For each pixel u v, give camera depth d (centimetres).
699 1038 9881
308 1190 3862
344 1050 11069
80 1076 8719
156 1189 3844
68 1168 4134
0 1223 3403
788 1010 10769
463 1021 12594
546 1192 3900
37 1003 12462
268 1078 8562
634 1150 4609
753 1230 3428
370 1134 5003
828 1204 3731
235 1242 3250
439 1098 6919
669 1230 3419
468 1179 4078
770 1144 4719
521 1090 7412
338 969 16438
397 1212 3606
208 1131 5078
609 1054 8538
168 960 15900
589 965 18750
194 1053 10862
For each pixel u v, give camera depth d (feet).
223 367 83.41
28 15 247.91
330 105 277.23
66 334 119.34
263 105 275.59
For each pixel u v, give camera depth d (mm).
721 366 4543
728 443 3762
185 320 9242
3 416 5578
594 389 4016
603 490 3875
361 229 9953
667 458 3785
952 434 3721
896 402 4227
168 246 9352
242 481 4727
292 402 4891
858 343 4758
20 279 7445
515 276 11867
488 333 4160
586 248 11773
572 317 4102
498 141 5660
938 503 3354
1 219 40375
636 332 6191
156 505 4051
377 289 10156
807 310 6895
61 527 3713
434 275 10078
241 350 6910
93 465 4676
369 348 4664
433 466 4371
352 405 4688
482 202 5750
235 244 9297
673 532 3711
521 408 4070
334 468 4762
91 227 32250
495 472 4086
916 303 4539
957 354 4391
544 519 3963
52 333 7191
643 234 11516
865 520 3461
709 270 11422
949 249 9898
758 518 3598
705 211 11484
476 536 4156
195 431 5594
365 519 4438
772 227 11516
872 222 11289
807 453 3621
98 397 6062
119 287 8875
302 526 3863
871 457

━━━━━━━━━━━━━━━━

Which lines above include "give"? Show each of them by copying it.

### Solution
For each pixel u v, give camera depth d (centimetres).
For each pixel u v, give camera depth d (feet).
For each pixel u v, give camera depth d (mm).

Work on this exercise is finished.